[Start of section]

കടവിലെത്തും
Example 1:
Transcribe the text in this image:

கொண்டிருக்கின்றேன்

[End of section]
[Start of section]

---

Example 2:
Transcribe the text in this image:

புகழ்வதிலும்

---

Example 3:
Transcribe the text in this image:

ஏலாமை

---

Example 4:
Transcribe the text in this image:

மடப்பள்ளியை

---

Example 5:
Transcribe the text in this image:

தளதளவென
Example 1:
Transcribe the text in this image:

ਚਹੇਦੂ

[End of section]

BRIEF » Write out each line above containing "Example".

RESPONSE BOX »
Example 1:
Example 2:
Example 3:
Example 4:
Example 5:
Example 1:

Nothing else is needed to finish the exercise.